The path to artificial general intelligence (AGI) using large language models (LLMs) is increasingly focused on refining existing models rather than simply scaling compute power. A crucial question is the efficacy of current reinforcement learning (RL) techniques in achieving AGI. While proponents like Sam Altman acknowledge progress, the focus has shifted from solely pre-training scaling to enhancing performance post-training.
This analysis delves into RL with verifiable rewards (RLVR) methods, specifically GRPO, examining its strengths and limitations. While RL, exemplified by AlphaZero, can theoretically uncover novel solutions, GRPO functions differently. It reinforces outputs considered “good” while discouraging “bad” ones, but operates within the constraints of the base model’s existing capabilities. This suggests that GRPO primarily reveals hidden potential within the base model rather than creating entirely new knowledge.

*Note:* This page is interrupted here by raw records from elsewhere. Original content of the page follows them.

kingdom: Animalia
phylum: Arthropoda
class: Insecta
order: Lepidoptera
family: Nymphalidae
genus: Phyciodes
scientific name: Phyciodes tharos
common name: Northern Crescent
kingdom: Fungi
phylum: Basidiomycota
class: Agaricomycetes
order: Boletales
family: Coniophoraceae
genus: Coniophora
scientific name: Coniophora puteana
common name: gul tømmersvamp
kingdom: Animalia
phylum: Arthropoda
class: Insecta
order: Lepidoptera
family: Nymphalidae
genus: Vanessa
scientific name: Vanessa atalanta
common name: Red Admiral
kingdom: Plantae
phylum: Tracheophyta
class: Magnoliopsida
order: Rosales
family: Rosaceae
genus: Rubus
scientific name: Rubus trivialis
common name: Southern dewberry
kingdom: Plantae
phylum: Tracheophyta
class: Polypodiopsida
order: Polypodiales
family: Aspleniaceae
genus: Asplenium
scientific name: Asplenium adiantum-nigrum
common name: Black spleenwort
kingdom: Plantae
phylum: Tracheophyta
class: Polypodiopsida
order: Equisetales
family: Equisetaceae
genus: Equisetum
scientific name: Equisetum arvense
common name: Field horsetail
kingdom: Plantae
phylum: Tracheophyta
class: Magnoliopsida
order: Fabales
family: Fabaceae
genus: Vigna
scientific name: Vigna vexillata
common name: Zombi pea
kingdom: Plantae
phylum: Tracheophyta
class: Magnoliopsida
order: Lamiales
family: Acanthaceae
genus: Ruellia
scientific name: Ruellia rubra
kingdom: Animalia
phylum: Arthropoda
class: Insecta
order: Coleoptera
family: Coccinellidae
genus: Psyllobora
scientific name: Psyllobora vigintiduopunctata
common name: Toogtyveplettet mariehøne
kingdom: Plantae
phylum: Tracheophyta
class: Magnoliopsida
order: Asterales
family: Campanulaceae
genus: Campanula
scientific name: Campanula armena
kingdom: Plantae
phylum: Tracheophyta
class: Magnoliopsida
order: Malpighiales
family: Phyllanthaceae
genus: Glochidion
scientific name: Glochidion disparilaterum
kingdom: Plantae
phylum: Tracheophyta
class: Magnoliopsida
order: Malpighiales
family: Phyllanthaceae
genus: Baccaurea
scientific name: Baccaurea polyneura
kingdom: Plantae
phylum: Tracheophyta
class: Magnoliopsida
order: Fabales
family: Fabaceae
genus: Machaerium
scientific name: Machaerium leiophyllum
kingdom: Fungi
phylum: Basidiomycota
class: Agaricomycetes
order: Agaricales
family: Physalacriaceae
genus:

GRPO also lacks an internal exploration mechanism like AlphaZero’s Monte Carlo Tree Search (MCTS), potentially leading to stagnation in local optima. However, the surprising out-of-distribution (OOD) generalization demonstrated by reasoning models indicates that they acquire skills from the base model, not just overfit the Chain-of-Thought (CoT) training data.
The central question is whether a base model, possessing the same prior knowledge as Einstein, could independently discover relativity. This hinges on whether relativity theory exists as a non-zero probability output within the base model’s possible generations. Given the stochastic nature of LLMs, and that virtually all valid English sequences have a certain probability, this is conceivable, albeit perhaps improbable. An RL system with sufficient exploration capabilities to avoid local minima traps could potentially unlock such a reasoning pathway.
Although GRPO may have limitations, the author proposes that, with extensive training, it might develop emergent exploration skills, effectively prompting itself to think creatively. The extent to which current methodologies can lead to AGI remains an open question. However, the possibility remains that GRPO and RLVR could pave the way towards AGI by simulating exploration and exploiting the fact that novel discoveries have a non-zero probability of appearing in the base model’s output.